Funny: Activist investor David Einhorn has wanted Ballmer out for more than a year and was long the shares in hopes that such an ouster would boost Microsoft’s returns. The stock is up 3 percent this year, compared with the S&P 500’s 14 percent gain. The 13 years since Ballmer became CEO have included the Vista debacle, a thankfully thwarted bid to overpay for Yahoo! (YHOO), the ceding of search supremacy to Google (GOOG), and Apple’s (AAPL) envisioning and dominating much of the smartphone and tablet markets. Meanwhile, where’s that “Skype Phone” in every palm?
“Ballmer is a college buddy of Bill Gates, and I suspect that counts for a lot,” says Ritholtz, who holds no position in the company. “Ask yourself this: If an arms-length CEO (not a ‘friend of Bill’) had been overseeing Microsoft the past decade, would he still be there? Has Ballmer taken a ‘find my successor’ approach to his next tier of execs? Or has he surrounded himself with a fiercely loyal, yes-men crew?”
Bill Koefoed, Microsoft’s general manager of investor relations says, “‘Value trap’ is always a funny term.” Microsoft, he says, is trading in line with the big-cap technology sector, which has recently been out of favor with investors.
“Enterprise tech hasn’t been as sexy to the press. But our relevance to the enterprise has grown in a huge way. Our database business is growing faster than Oracle’s (ORCL) and IBM’s (IBM).”

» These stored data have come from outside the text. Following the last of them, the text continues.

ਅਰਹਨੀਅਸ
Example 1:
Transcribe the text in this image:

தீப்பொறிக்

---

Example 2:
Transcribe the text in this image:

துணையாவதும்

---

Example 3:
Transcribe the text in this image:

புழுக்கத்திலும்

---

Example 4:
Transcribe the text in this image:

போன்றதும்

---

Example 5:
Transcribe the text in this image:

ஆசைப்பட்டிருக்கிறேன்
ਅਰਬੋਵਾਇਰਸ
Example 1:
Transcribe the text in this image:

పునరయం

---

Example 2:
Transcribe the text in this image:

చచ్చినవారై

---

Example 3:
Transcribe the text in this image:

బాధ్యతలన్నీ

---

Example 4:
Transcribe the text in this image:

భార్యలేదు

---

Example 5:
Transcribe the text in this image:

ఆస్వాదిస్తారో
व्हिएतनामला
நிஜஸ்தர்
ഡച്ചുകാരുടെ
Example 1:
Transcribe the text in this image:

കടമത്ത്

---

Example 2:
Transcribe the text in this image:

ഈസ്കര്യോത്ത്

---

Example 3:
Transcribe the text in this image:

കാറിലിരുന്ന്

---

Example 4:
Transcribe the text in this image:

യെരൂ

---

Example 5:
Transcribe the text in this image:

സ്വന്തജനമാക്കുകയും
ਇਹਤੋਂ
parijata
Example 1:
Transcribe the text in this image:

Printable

Koefoed says people focus on Windows, which provides a quarter of Microsoft’s overall revenue, but not on the comparable 25 percent contribution from the company’s servers and tools division, which he emphasizes that Ballmer has grown, from a $3 billion business, to a $19 billion enterprise over the past decade.

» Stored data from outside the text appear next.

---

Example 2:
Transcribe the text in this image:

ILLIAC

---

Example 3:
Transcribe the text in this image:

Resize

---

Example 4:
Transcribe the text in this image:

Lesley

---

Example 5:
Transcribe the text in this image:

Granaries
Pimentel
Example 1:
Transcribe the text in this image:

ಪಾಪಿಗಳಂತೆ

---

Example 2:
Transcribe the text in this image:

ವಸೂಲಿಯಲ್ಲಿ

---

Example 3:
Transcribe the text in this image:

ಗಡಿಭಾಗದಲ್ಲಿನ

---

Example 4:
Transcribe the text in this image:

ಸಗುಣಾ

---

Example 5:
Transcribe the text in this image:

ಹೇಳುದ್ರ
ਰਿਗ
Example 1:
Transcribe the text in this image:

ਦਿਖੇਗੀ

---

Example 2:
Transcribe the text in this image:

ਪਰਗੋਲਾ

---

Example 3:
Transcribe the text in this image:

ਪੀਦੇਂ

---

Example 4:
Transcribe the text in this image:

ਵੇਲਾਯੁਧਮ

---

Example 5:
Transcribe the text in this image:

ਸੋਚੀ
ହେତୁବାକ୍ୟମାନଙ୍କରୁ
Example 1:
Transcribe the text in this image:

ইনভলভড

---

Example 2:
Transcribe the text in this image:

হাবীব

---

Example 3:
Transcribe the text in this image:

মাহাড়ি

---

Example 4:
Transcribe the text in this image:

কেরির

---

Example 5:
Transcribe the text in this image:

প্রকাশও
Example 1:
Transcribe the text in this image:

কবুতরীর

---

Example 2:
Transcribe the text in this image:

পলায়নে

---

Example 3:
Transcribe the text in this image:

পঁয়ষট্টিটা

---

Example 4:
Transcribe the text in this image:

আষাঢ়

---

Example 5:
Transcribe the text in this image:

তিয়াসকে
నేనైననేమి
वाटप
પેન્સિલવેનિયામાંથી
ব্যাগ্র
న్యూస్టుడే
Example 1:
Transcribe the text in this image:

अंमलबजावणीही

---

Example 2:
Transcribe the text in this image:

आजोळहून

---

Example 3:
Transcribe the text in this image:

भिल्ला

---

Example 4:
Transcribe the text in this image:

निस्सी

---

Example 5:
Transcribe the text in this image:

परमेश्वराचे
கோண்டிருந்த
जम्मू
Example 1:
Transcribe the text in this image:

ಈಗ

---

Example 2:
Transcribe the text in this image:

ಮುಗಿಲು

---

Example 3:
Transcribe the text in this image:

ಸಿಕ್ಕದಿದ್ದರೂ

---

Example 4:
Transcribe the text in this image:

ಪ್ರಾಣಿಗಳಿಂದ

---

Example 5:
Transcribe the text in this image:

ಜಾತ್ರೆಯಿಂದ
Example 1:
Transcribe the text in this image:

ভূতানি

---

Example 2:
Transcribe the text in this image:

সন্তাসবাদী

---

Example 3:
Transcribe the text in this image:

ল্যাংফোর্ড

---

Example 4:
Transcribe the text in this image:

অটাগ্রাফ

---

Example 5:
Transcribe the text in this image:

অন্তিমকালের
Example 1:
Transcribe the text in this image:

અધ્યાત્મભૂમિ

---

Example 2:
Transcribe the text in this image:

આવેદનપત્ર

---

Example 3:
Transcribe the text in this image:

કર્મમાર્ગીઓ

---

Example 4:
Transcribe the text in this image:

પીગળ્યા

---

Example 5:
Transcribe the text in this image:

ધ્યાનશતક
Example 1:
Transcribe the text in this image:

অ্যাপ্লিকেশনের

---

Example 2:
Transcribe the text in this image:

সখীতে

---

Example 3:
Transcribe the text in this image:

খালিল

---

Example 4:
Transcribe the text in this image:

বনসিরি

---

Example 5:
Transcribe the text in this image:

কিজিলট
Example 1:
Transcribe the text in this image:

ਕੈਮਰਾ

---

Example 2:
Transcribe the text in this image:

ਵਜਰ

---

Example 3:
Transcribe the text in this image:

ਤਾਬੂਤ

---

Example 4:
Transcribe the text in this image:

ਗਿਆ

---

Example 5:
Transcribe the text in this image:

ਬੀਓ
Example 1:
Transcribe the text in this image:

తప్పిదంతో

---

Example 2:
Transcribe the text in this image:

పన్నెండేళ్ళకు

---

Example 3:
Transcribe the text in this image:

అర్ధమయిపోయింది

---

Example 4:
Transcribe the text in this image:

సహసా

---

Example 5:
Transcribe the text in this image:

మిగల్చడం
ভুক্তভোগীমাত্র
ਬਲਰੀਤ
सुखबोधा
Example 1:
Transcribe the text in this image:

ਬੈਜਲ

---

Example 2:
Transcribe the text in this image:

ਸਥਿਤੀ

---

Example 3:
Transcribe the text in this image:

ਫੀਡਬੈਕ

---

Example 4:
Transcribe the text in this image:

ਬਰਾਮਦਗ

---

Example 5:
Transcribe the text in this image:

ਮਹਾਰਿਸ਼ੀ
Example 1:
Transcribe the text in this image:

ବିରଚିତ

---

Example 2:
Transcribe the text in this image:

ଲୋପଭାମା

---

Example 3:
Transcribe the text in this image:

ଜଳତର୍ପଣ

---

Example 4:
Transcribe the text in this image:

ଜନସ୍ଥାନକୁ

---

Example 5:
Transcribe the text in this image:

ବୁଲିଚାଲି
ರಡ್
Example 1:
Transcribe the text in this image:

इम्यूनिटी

“The market goes in cycles,” he says. “Over time, the stock price works itself out. We’re doing a whole bunch of things to be shareholder-friendly. Over time, that will be reflected in our share price.”

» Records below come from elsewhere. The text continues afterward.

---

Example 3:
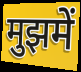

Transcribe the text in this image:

मुझमें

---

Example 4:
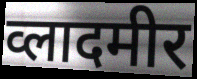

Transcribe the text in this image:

व्लादमीर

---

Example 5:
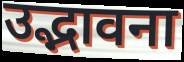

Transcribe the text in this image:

उद्भावना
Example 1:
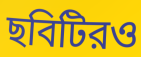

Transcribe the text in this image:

ছবিটিরও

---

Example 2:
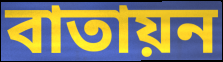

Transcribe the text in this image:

বাতায়ন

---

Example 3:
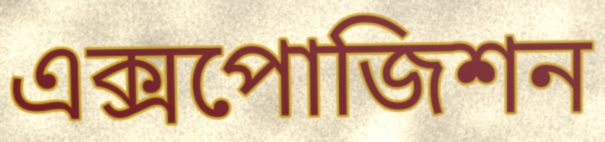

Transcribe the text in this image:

এক্সপোজিশন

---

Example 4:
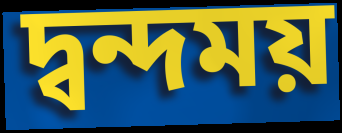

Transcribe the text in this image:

দ্বন্দময়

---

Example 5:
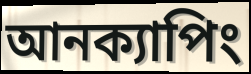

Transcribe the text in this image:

আনক্যাপিং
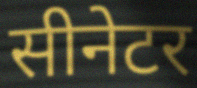
सीनेटर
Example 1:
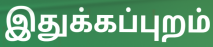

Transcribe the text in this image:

இதுக்கப்புறம்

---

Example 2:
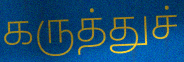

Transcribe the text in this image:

கருத்துச்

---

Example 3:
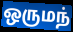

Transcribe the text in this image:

ஒருமந்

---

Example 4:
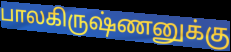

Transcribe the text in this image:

பாலகிருஷ்ணனுக்கு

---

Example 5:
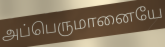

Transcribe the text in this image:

அப்பெருமானையே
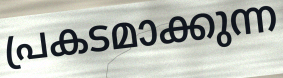
പ്രകടമാക്കുന്ന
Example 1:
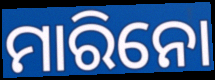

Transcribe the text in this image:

ମାରିନୋ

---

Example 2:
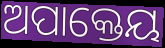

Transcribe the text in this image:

ଅପାକ୍ତେୟ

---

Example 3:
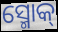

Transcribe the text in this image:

ସ୍ମୋକ୍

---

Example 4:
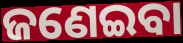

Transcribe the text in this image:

ଜଣେଇବା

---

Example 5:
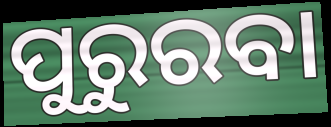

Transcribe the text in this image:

ପୁରୁରବା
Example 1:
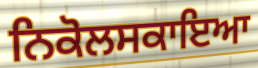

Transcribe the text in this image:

ਨਿਕੋਲਸਕਾਇਆ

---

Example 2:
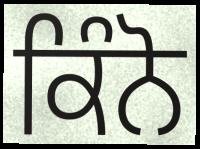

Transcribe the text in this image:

ਕਿੰਨੋ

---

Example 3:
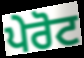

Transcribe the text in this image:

ਪੇਰੋਟ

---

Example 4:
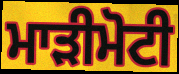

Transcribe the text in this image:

ਮਾੜੀਮੋਟੀ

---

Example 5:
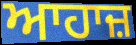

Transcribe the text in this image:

ਆਹਾਜ਼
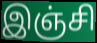
இஞ்சி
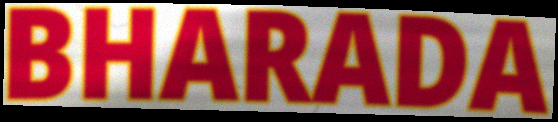
BHARADA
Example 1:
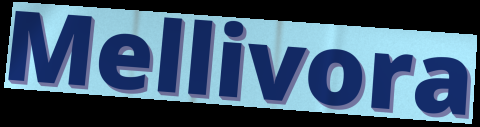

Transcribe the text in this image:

Mellivora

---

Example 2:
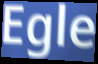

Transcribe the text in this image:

Egle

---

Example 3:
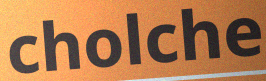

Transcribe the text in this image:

cholche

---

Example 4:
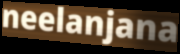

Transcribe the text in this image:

neelanjana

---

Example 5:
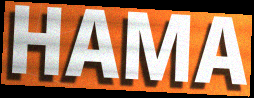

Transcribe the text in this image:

HAMA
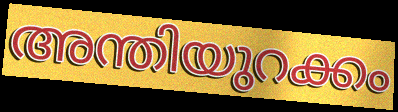
അന്തിയുറക്കം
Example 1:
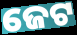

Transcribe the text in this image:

ଜେଟ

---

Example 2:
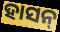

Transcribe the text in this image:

ହାସନ୍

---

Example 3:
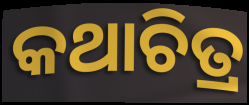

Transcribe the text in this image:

କଥାଚିତ୍ର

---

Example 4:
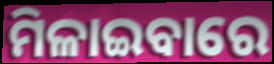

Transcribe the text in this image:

ମିଳାଇବାରେ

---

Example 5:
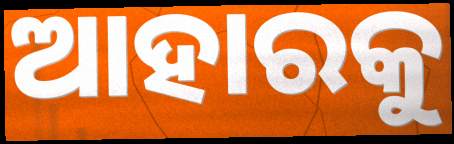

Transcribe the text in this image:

ଆହାରକୁ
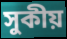
সুকীয়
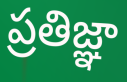
ప్రతిజ్ఞా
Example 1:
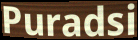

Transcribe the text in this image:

Puradsi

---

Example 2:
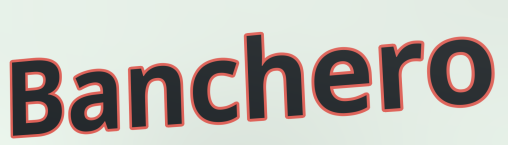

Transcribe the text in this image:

Banchero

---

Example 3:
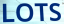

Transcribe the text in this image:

LOTS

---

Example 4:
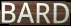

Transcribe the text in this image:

BARD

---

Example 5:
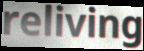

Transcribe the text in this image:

reliving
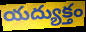
యద్యుక్తం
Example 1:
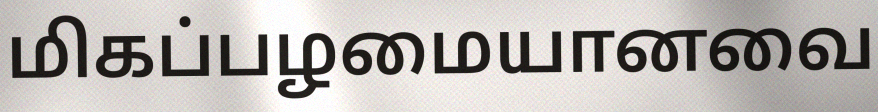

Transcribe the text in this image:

மிகப்பழமையானவை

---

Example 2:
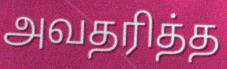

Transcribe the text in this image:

அவதரித்த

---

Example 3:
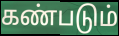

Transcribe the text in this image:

கண்படும்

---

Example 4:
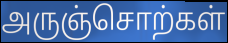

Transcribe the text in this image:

அருஞ்சொற்கள்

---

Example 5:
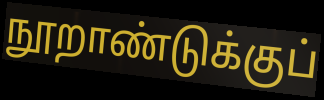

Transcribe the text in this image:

நூறாண்டுக்குப்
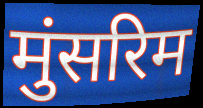
मुंसरिम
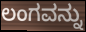
ಲಂಗವನ್ನು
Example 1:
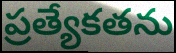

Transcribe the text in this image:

ప్రత్యేకతను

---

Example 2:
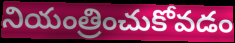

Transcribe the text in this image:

నియంత్రించుకోవడం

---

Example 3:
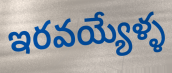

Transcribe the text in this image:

ఇరవయ్యేళ్ళ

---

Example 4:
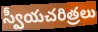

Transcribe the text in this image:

స్వీయచరిత్రలు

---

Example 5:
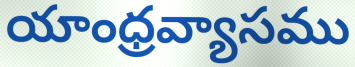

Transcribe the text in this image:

యాంధ్రవ్యాసము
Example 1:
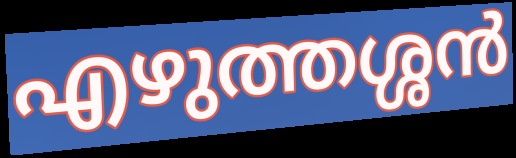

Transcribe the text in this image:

എഴുത്തശ്ശൻ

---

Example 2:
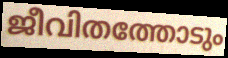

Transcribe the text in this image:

ജീവിതത്തോടും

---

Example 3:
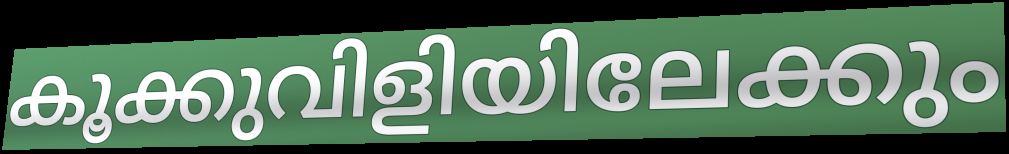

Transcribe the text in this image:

കൂക്കുവിളിയിലേക്കും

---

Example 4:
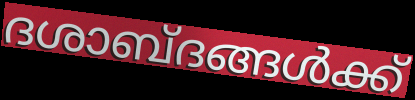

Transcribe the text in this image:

ദശാബ്ദങ്ങൾക്ക്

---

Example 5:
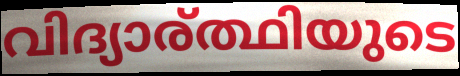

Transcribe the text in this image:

വിദ്യാര്ത്ഥിയുടെ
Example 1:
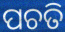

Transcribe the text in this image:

ପଚତି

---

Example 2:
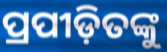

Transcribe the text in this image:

ପ୍ରପୀଡ଼ିତଙ୍କୁ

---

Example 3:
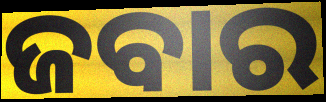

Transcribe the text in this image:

ଜବାର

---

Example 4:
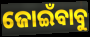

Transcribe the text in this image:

ଜୋଇଁବାବୁ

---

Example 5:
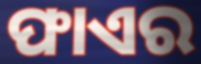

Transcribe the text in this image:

ଫାଏର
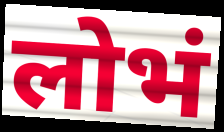
लोभं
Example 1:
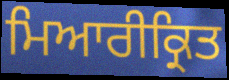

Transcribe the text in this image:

ਮਿਆਰੀਕ੍ਰਿਤ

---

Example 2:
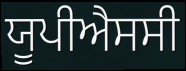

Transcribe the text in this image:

ਯੂਪੀਐਸਸੀ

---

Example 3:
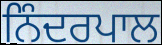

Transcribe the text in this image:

ਨਿੰਦਰਪਾਲ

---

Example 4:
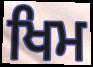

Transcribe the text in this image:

ਖਿਮ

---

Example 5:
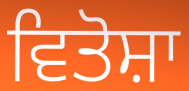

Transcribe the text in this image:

ਵਿਤੋਸ਼ਾ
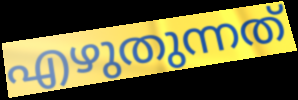
എഴുതുന്നത്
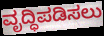
ವೃದ್ಧಿಪಡಿಸಲು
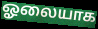
ஓலையாக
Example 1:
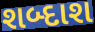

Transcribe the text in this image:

શબ્દાશ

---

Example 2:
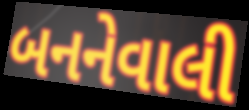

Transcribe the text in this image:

બનનેવાલી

Meanwhile, Koefoed says, it was under Ballmer that the company initiated and consistently increased its dividend—with Microsoft shareholders overwhelmingly backing the CEO last month.
Still, says Ritholtz, “Think of the difference between what is revealed by a single snapshot of Microsoft today vs. an extended video. Yes, you can see the current situation of lots of cash, a low price-earnings multiple, name recognition, enterprise usage. But what about the trajectory and changes to the underlying market for their goods and services?”
He says that other than Kinnect for Xbox 360, “it’s hard to see what Microsoft gets for its billions of [research and development] dollars.”
“The competitive landscape has been moving against Microsoft,” wrote N. Landell-Mills of Indigo Equity Research after Microsoft’s “uninspiring” latest quarterly report, which involved the company raising its dividend 15 percent. The analyst called the organization “un-innovative and complex” and “a digital dinosaur.”
The full rollout of Windows 8 could, of course, change that state of affairs. Not that early signs are promising.
With the PC replacement cycle stretched out and assailed by competition that Microsoft failed to oppose, Ritholtz has taken to comparing its fate to that of Maytag (WHR). “It was,” he says, “once hugely successful and innovative and created lots of products and markets. Now you replace your dishwasher every 10 years; that’s the only time you even think of Maytag.”